In his childlike telling, it was as though they had crossed paths in some heavenly holding place in-between — some wondrous place known only to God and long since forgotten by the rest of us for the time being. My earth bound mind pictures it as some sort of celestial escalator — with a landing half way. And yet is difficult to say exactly what Michael spoke of then. Now a young man, he has no memory of that sharing and his certainty that day. But oh, we wonder still if he was on to something as he announced his experience of a place which sounds forth this truth: in our living and dying and all that comes before and after? God’s beloved are held in the very heart of God.
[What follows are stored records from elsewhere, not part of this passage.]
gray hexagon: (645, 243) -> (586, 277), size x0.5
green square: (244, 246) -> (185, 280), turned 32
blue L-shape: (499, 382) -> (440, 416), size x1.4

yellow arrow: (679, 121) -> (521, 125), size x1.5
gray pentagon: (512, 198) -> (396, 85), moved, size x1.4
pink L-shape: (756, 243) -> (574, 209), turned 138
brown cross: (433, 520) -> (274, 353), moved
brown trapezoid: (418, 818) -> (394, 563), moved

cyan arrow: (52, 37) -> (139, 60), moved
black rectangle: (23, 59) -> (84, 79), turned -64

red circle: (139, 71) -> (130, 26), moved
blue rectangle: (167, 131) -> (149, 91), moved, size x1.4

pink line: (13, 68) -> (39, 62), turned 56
The Gaelic say, of course, that there are ‘thin places’ between heaven and earth. Perhaps it is so that the very young and the very old or the very ill among us recognize these best of all. For instance, it is so that you and I who walk alongside those who are dying have watched and listened as visions are experienced and conversations are held with others who have long since died as though they were gathering right there themselves. Those of us who are still so very bound to this earth cannot see or hear them, but we find ourselves convinced that there is something more in the room than what we can possibly comprehend. And yes, there are other times and places, too, when we sense the ‘holy’ in extraordinary ways on any other given day. These are beautifully described here in this article in the The New York Times.
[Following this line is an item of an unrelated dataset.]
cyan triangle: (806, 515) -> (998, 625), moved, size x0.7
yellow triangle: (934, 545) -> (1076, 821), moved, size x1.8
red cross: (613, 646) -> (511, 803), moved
And oh, could there have been a place more ‘thin,’ than that first Easter Day when the women made their way to the tomb to find it empty? Although, they could hardly believe it and no doubt struggled to find comprehensible words for it, mustn’t they have known that they were standing in a ‘thin place’ when they were reminded that it was foolish to look for the living among the dead? Oh, it is no surprise, of course, that Peter and the other apostles could not take in what the women hurried back to share, even as we shook our heads so long ago to hear the youngest among us point to something so wondrous. And yet, one has to believe that they knew there was something more afoot as in Luke’s account, Peter ran to the tomb himself and left somehow changed — amazed at what he had seen.

And so I wonder now how on this Easter Day as we gather in song and praise surrounded by the fragrance of spring and the sound of trumpets. I wonder how it is that we will experience these places, our places now, as ‘thin.’ I wonder how and where heaven will meet earth this year.
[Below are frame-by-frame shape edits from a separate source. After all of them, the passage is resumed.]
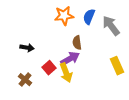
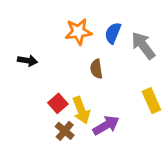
black arrow: (27, 48) -> (27, 61), moved
purple arrow: (70, 59) -> (106, 125), moved
brown cross: (25, 80) -> (65, 131), moved

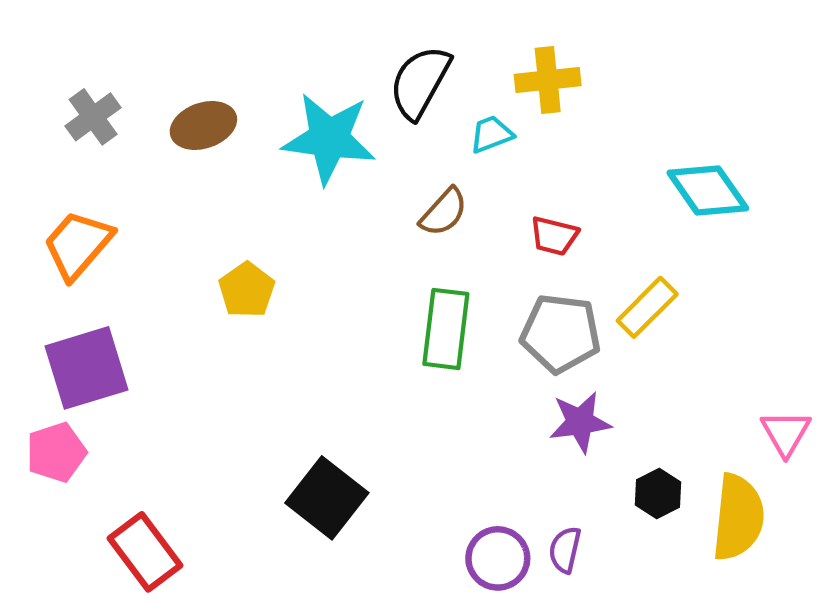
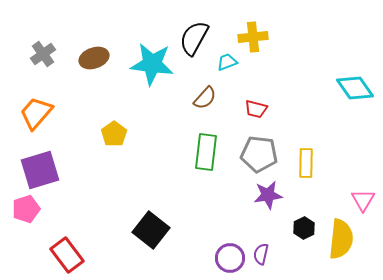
cyan diamond: (708, 190) -> (355, 88), moved
yellow rectangle: (647, 307) -> (306, 163), moved, turned -44

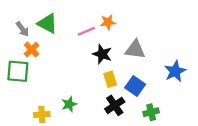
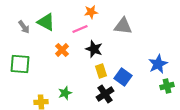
orange star: (108, 22) -> (91, 12), moved
orange cross: (32, 50) -> (62, 50), moved
gray triangle: (135, 50) -> (123, 26), moved
green cross: (151, 112) -> (167, 86), moved

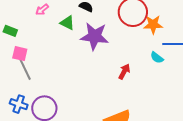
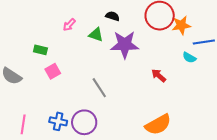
pink square: (20, 54) -> (53, 71), turned -35
gray line: (25, 70) -> (99, 88), moved
red arrow: (124, 72) -> (159, 76), turned -70

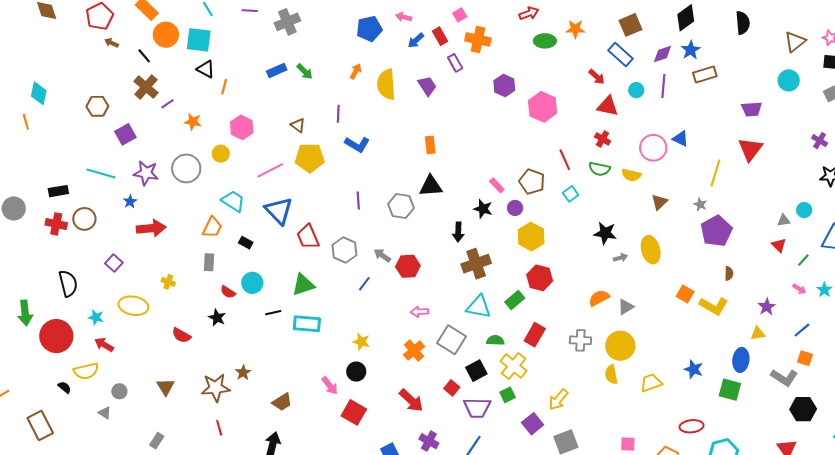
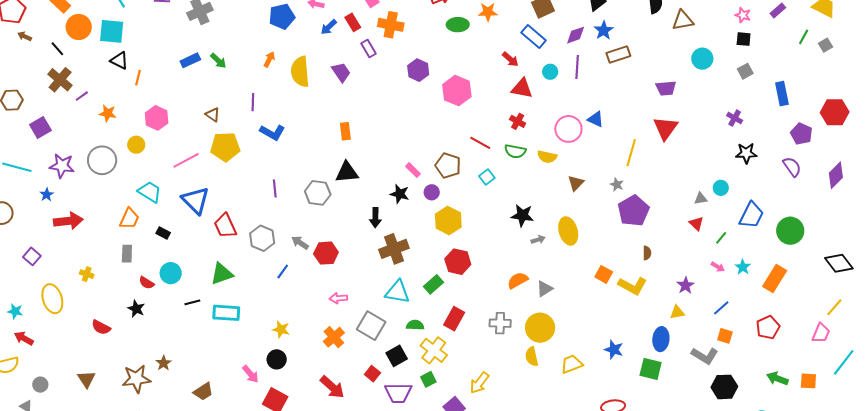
brown triangle: (795, 42) -> (683, 20), moved, turned 30
red line: (565, 160) -> (480, 143), turned -35
yellow ellipse: (133, 306) -> (52, 299), turned 64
It is all mystery, of course. The sort of mystery that words perhaps cannot quite capture. And yet we seek to speak them still. Like young Michael. Like the women at the tomb to so long ago, we, too, have been captured by this mystery and though our words may stumble, how can we not speak of it? And in the speaking? By God’s own doing, perhaps others will find themselves in a ‘thin place’ as well. Oh yes, maybe through our words, heaven will be brought just a little bit closer to earth. Indeed, maybe in the telling, others will sense the presence of the Risen Christ as well.

  • When and where have you experienced ‘thin places?’ When have you sensed the truth of God’s Promises? When have you known the Presence of the Risen Christ?
  • Sometimes we are those who have received this good news and sometimes we are those who are called to share it. In those times, how has your faith in God’s Promises been shaped or changed?
  • It is so that birth and death, living and dying is fraught with mystery. And how much more mysterious is that which we are called to proclaim on Easter! For you, what words, what stories best capture and convey this mystery?

2 comments

  1. Jan Veseth says:

    Thank you, Janet. Good words for me…for us all. I was delighted to see Luke's gospel as the text–as I also am choosing it for Easter Sunday and find mostly references to the (of course, glorious) empty tomb story in John's Gospel. Blessings, with my deepest thanks!